Through sometimes gritted teeth, we talk. We talk about what’s happening with the kids at school, what they want to do for their birthday parties. Sometimes it’s easier if I talk to their stepmom instead of to their father. Sometimes I remind her that his old tactics are not helpful and that if we wish to carry on a conversation, we must allow each to have time and space to speak and be heard. I take responsibility for my faults and vow to make changes to benefit us all.

This openness will help for a period and then old patterns come back into play. We regroup, and it’s fixed again. It is always a work in progress, and I feel encouraged by keeping a growth mindset, knowing that no matter what, positivity is best for everyone. 

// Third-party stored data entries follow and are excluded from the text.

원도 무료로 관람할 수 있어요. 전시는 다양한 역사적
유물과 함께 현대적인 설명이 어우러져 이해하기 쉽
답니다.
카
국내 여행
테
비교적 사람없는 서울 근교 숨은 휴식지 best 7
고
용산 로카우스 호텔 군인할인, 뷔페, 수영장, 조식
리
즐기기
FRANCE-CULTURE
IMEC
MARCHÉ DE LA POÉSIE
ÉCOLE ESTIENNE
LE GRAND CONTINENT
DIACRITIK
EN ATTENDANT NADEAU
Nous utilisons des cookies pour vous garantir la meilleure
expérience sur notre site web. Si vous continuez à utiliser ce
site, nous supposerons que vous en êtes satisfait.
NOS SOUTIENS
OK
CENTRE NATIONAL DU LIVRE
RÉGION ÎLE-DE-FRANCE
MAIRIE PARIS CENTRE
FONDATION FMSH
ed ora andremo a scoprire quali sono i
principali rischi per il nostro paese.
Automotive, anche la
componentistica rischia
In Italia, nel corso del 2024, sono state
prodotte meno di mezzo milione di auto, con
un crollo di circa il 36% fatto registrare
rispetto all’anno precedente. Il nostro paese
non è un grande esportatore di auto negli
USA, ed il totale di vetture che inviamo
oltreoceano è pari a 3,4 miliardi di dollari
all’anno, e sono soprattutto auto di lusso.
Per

This is not just about the children. I have to live through the aftermath, too.

Our transition days are Mondays (we have a week-on-week-off joint custody agreement), and our Mondays are typically fraught with high emotions — the coming down from having been at their father’s, and the readjusting to life with me. While I know their father plays an important role in their lives, I often shoulder and carry the emotional weight of their transitions.

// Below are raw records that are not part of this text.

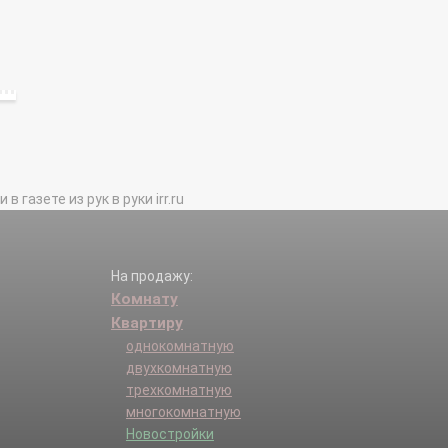
газете из рук в руки irr.ru
На продажу:
Комнату
Квартиру
однокомнатную
двухкомнатную
трехкомнатную
многокомнатную
Новостройки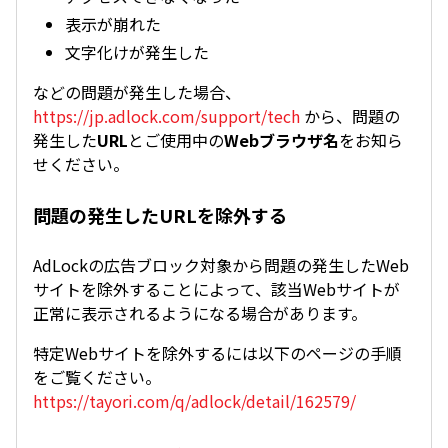
表示が崩れた
文字化けが発生した
などの問題が発生した場合、
https://jp.adlock.com/support/tech
から、問題の
発生した
URL
とご使用中の
Webブラウザ名
をお知ら
せください。
問題の発生したURLを除外する
AdLockの広告ブロック対象から問題の発生したWeb
サイトを除外することによって、該当Webサイトが
正常に表示されるようになる場合があります。
特定Webサイトを除外するには以下のページの手順
をご覧ください。
https://tayori.com/q/adlock/detail/162579/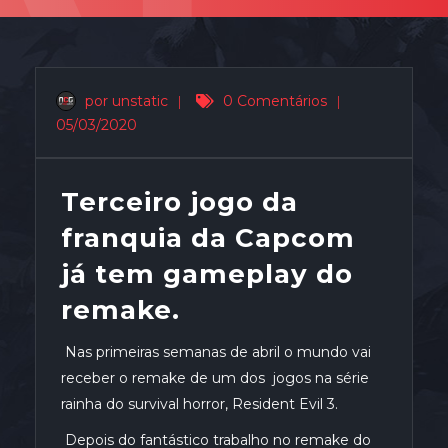
por unstatic
|
0 Comentários
|
05/03/2020
Terceiro jogo da
franquia da Capcom
já tem gameplay do
remake.
Nas primeiras semanas de abril o mundo vai
receber o remake de um dos jogos na série
rainha do survival horror, Resident Evil 3.
Depois do fantástico trabalho no remake do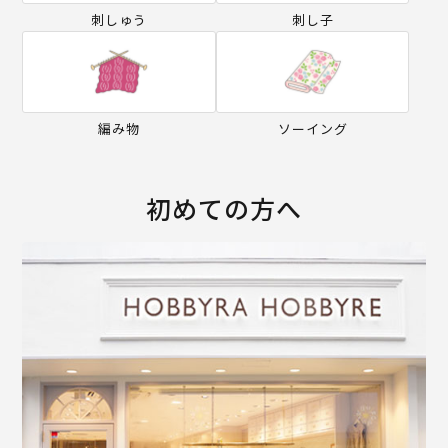
刺しゅう
刺し子
編み物
ソーイング
初めての方へ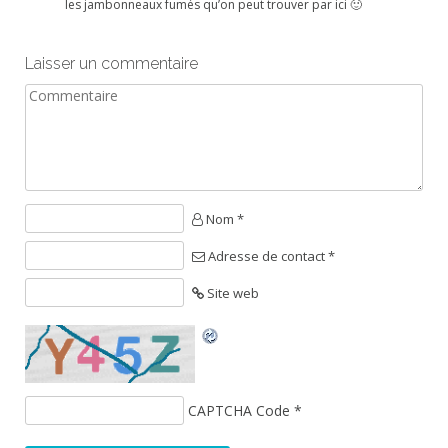
les jambonneaux fumés qu’on peut trouver par ici 🙂
Laisser un commentaire
Nom *
Adresse de contact *
Site web
CAPTCHA Code
*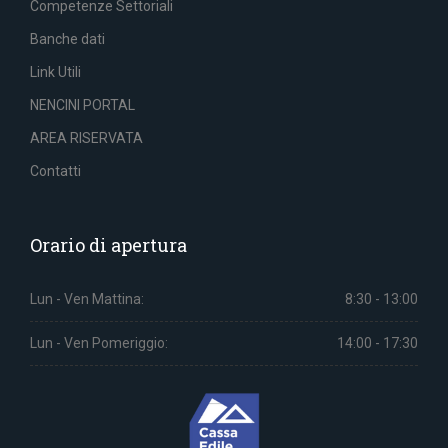
Competenze Settoriali
Banche dati
Link Utili
NENCINI PORTAL
AREA RISERVATA
Contatti
Orario di apertura
Lun - Ven Mattina:
8:30 - 13:00
Lun - Ven Pomeriggio:
14:00 - 17:30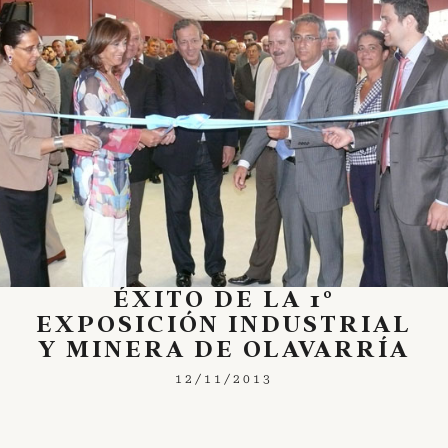
ÉXITO DE LA 1°
EXPOSICIÓN INDUSTRIAL
Y MINERA DE OLAVARRÍA
12/11/2013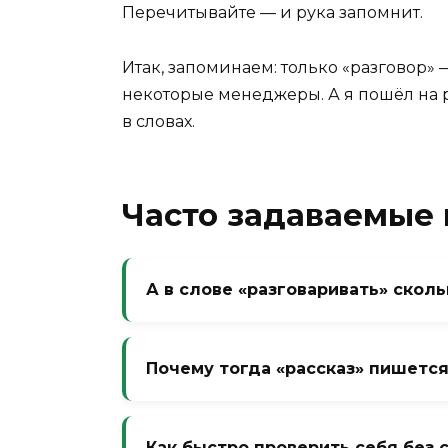
Перечитывайте — и рука запомнит.
Итак, запоминаем: только «разговор» 
некоторые менеджеры. А я пошёл на р
в словах.
Часто задаваемые
А в слове «разговаривать» сколь
В глаголе «разговаривать» — одна б
не «разговарривать».
Почему тогда «рассказ» пишется
Потому что в слове «рассказ» приста
сказ» начинается на «с» — возникае
Как быстро проверить себя без 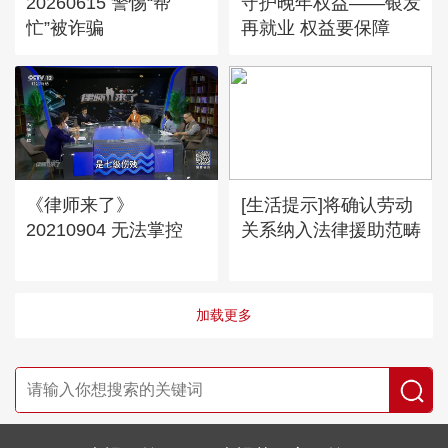
20260615 警惕“帮
守护晚年权益——银发
忙”被诈骗
再就业 权益要保障
《律师来了》
[生活提示]将确认劳动
20210904 无法掌控
关系纳入法律援助范畴
加载更多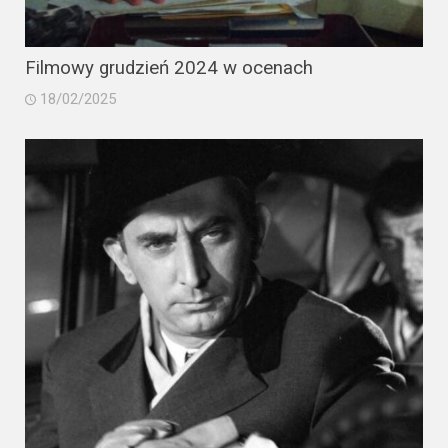
Filmowy grudzień 2024 w ocenach
18/02/2025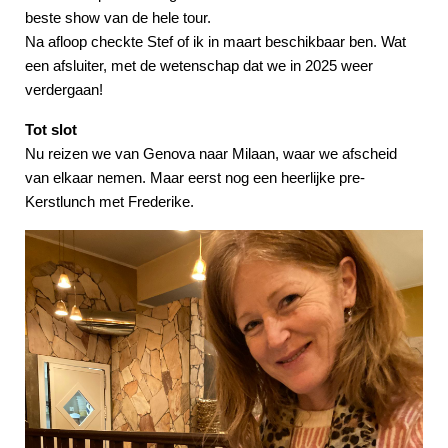
beste show van de hele tour.
Na afloop checkte Stef of ik in maart beschikbaar ben. Wat
een afsluiter, met de wetenschap dat we in 2025 weer
verdergaan!
Tot slot
Nu reizen we van Genova naar Milaan, waar we afscheid
van elkaar nemen. Maar eerst nog een heerlijke pre-
Kerstlunch met Frederike.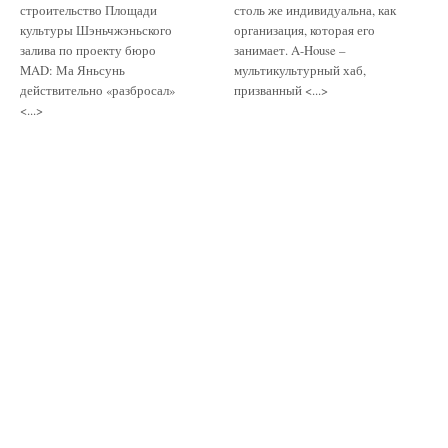
строительство Площади
столь же индивидуальна, как
культуры Шэньчжэньского
организация, которая его
залива по проекту бюро
занимает. A-House –
MAD: Ма Яньсунь
мультикультурный хаб,
действительно «разбросал»
призванный <...>
<...>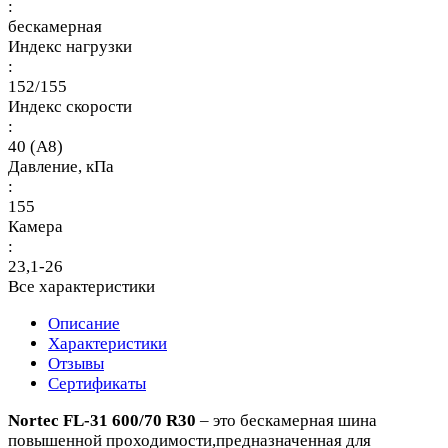
:
бескамерная
Индекс нагрузки
:
152/155
Индекс скорости
:
40 (A8)
Давление, кПа
:
155
Камера
:
23,1-26
Все характеристики
Описание
Характеристики
Отзывы
Сертификаты
Nortec FL-31 600/70 R30
– это бескамерная шина
повышенной проходимости,предназначенная для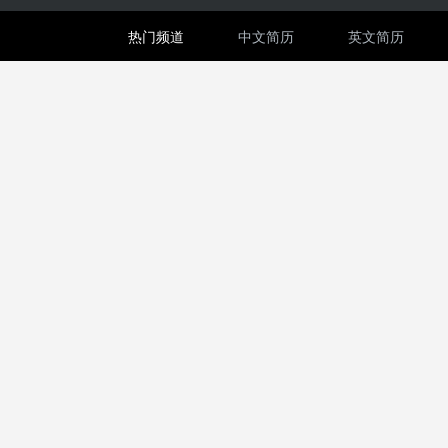
热门频道
中文简历
英文简历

A few months after switching to our current schedule, my daughter was feeling tense after school as we made the trek to gymnastics one dreaded Monday. Per our usual routine, we headed to the park to kill time. She refused to get out. There was a tension without a name, a feeling of anger and dread. I kept asking questions, feeling my own emotions becoming entangled and indecipherable from hers.

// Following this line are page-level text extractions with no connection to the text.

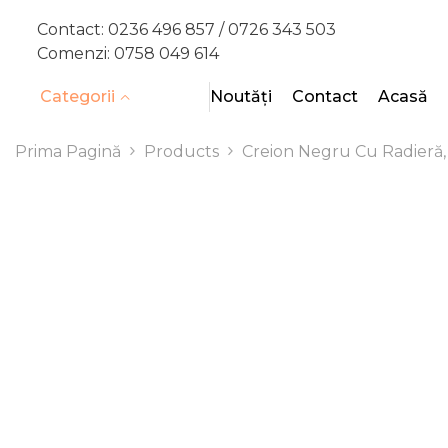
SARI LA CONȚINUT
Contact:
0236 496 857 /
0726 343 503
Comenzi:
0758 049 614
Categorii
Noutăți
Contact
Acasă
Prima Pagină
Products
Creion Negru Cu Radieră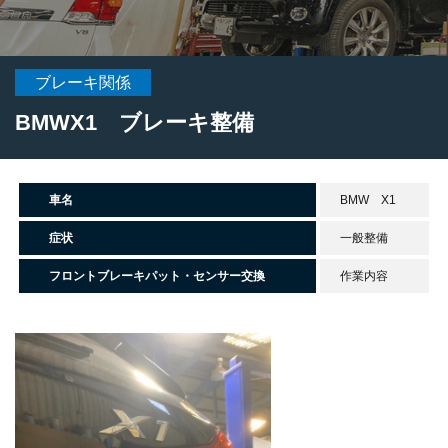
ブレーキ関係
BMWX1 ブレーキ整備
車名
BMW X1
症状
一般整備
フロントブレーキパット・センサー交換
作業内容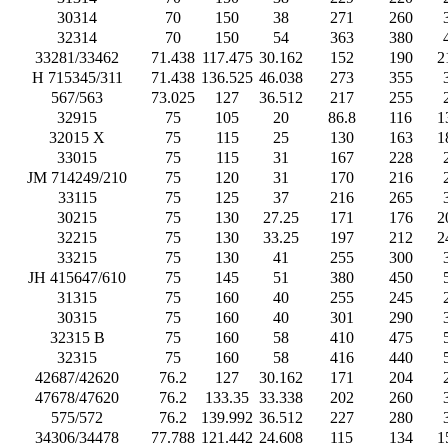
30314
70
150
38
271
260
32314
70
150
54
363
380
33281/33462
71.438
117.475
30.162
152
190
2
H 715345/311
71.438
136.525
46.038
273
355
567/563
73.025
127
36.512
217
255
32915
75
105
20
86.8
116
1
32015 X
75
115
25
130
163
1
33015
75
115
31
167
228
JM 714249/210
75
120
31
170
216
33115
75
125
37
216
265
30215
75
130
27.25
171
176
2
32215
75
130
33.25
197
212
2
33215
75
130
41
255
300
JH 415647/610
75
145
51
380
450
31315
75
160
40
255
245
30315
75
160
40
301
290
32315 B
75
160
58
410
475
32315
75
160
58
416
440
42687/42620
76.2
127
30.162
171
204
47678/47620
76.2
133.35
33.338
202
260
575/572
76.2
139.992
36.512
227
280
34306/34478
77.788
121.442
24.608
115
134
1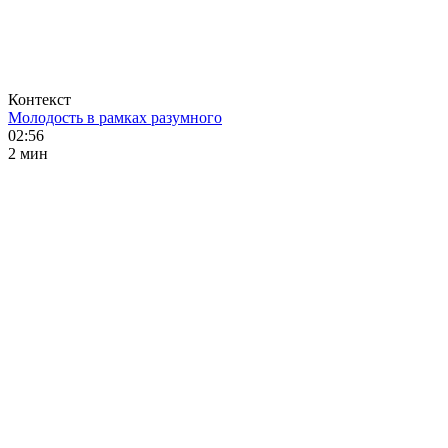
Контекст
Молодость в рамках разумного
02:56
2 мин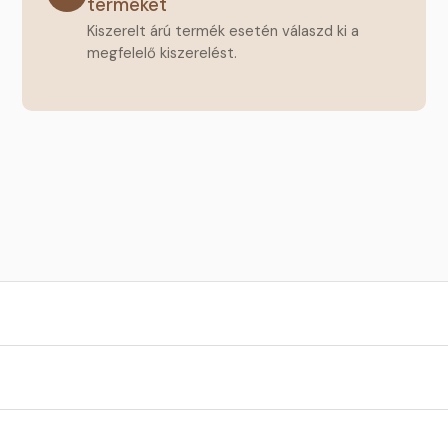
terméket
Kiszerelt árú termék esetén válaszd ki a
megfelelő kiszerelést.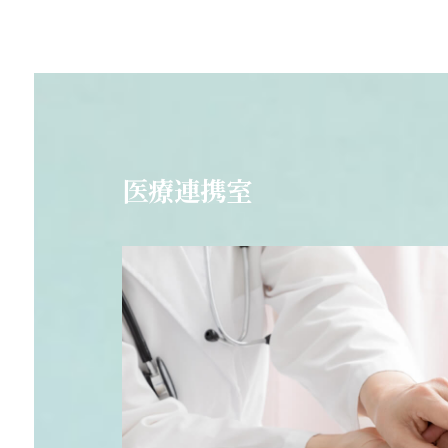
医療連携室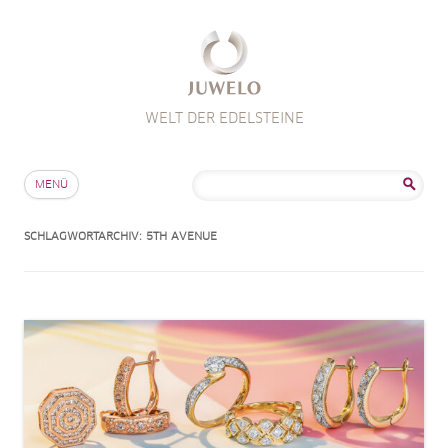
WELT DER EDELSTEINE
Zum Inhalt springen
Suche
MENÜ
nach:
SCHLAGWORTARCHIV:
5TH AVENUE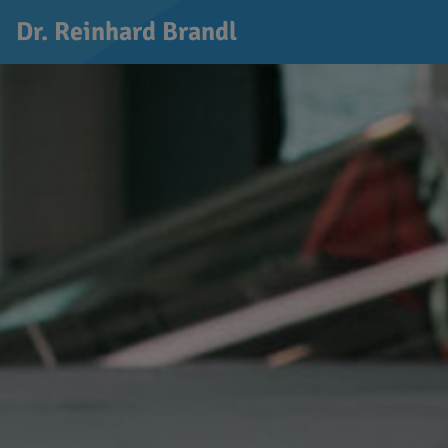
Dr. Reinhard Brandl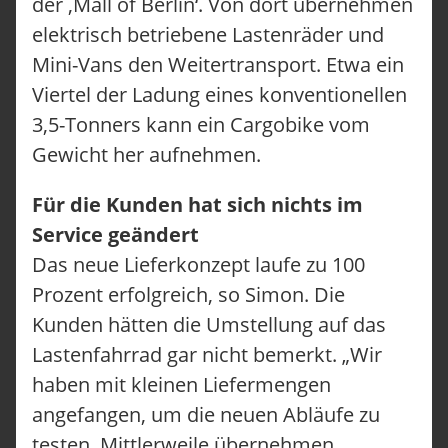
der ‚Mall of Berlin‘. Von dort übernehmen
elektrisch betriebene Lastenräder und
Mini-Vans den Weitertransport. Etwa ein
Viertel der Ladung eines konventionellen
3,5-Tonners kann ein Cargobike vom
Gewicht her aufnehmen.
Für die Kunden hat sich nichts im
Service geändert
Das neue Lieferkonzept laufe zu 100
Prozent erfolgreich, so Simon. Die
Kunden hätten die Umstellung auf das
Lastenfahrrad gar nicht bemerkt. „Wir
haben mit kleinen Liefermengen
angefangen, um die neuen Abläufe zu
testen. Mittlerweile übernehmen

After an unnamed tension, yelling, and tears, my daughter exploded, as though having finally hit the release valve, giving a name to her uneasiness. 

“Why did my dad leave for four months and not talk to us?” she screamed, tears streaming down her face.

We sat in this release for a few moments. We felt the ease fall over our bodies as we took yet another step towards the healing that takes place after divorce. And, though I knew that would not be the last time, I reveled in our forward motion.

Divorce is so commonplace. But this commonality does not make it easier, nor does it mean the emotions behind it easily subside. 

I might be tired of talking about it, but I refuse to brush my divorce under the rug. It is imperative to keep talking. Even when it’s hard. Even when it’s ugly. Just keep talking.